DOCUMENT EXTRACT:
--- Start ---
On Fri, Sep 18, 2015 at 11:27:34AM +0100, Balazs Kezes wrote:
> Hi!
> 
> I've run into the following problem: Whenever a new thread is created,
> pthread creates some guard pages next to its stack. These guard pages
> are usually empty zero pages, and have all their permissions removed --
> nothing can read/write/execute on these pages.
> 
> The problem is that the application I use has a large number of threads
> and uses mlockall(MCL_FUTURE) so this messes up the memory usage
> calculation (rss) for the application which then leads to memory wasted.
--- End ---
SET EXERCISE 1: The email about pthread guard pages says that nothing can do certain things on those pages. List all of those actions.
SET EXERCISE 2: Write what comes next in the email about pthread guard pages, continuing after its final sentence.
The entries that follow are separate material, unrelated to the email about pthread guard pages.

Boxed element entries:
--- Start ---
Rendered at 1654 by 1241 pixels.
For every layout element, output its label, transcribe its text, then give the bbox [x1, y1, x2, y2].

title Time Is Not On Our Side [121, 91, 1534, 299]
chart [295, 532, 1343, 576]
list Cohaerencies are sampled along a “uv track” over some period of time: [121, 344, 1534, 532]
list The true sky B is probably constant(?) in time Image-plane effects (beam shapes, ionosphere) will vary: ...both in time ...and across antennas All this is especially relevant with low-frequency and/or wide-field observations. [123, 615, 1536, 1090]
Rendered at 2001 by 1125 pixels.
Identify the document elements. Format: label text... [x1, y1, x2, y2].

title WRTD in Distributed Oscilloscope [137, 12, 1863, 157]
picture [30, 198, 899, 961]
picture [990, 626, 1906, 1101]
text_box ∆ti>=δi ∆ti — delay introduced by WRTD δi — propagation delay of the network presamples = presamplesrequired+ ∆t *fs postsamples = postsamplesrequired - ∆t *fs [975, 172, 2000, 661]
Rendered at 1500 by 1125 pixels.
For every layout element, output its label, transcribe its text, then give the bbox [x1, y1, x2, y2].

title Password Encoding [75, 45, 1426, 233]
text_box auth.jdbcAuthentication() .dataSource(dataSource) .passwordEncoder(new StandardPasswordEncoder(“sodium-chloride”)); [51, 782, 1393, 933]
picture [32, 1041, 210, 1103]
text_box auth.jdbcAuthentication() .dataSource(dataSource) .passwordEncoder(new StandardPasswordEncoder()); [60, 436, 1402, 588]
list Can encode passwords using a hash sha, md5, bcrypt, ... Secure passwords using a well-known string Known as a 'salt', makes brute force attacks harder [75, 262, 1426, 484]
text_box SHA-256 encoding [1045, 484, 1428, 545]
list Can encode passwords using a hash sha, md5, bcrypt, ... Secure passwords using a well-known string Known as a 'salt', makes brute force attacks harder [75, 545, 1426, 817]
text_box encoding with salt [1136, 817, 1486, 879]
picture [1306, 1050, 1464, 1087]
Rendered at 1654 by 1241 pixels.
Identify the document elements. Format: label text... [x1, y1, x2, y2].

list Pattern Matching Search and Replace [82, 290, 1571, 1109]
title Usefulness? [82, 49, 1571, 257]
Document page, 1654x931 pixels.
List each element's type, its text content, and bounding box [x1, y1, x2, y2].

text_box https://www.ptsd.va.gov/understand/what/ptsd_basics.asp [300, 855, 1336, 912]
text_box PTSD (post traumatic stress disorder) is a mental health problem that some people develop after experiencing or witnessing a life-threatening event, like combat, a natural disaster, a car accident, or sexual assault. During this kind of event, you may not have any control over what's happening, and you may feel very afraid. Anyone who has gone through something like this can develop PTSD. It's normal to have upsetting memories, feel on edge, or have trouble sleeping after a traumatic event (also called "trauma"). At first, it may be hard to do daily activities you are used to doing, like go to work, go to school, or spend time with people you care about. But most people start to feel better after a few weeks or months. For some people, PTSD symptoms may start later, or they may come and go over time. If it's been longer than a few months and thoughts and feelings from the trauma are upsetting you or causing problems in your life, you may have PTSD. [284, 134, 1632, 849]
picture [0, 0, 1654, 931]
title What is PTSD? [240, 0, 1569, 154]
--- End ---
TASK RESPONSE 1: read, write, execute

TASK RESPONSE 2:
> 
> Would it make sense for glibc to munlock these pages? I'm thinking
> something like this (although I haven't tested it yet):
> 
> diff --git a/nptl/allocatestack.c b/nptl/allocatestack.c
> index 753da61..1fc715c 100644
> --- a/nptl/allocatestack.c
> +++ b/nptl/allocatestack.c
> @@ -659,6 +659,11 @@ allocate_stack (const struct pthread_attr *attr, struct pthread **pdp,
>  
>  	      return errno;
>  	    }
> +	  /* The guard pages shouldn't be locked into memory. A lot of memory
> +	     would be unnecessarily wasted if you have a lot of threads and
> +	     mlockall(MCL_FUTURE) set otherwise. We ignore the errors because
> +	     can't do anything about them anyways.  */
> +	  (void) munlock (guard, guardsize);

I would say it's a kernel bug for PROT_NONE pages to actually occupy
resources when locked, if they actually do? How did you test/measure
this?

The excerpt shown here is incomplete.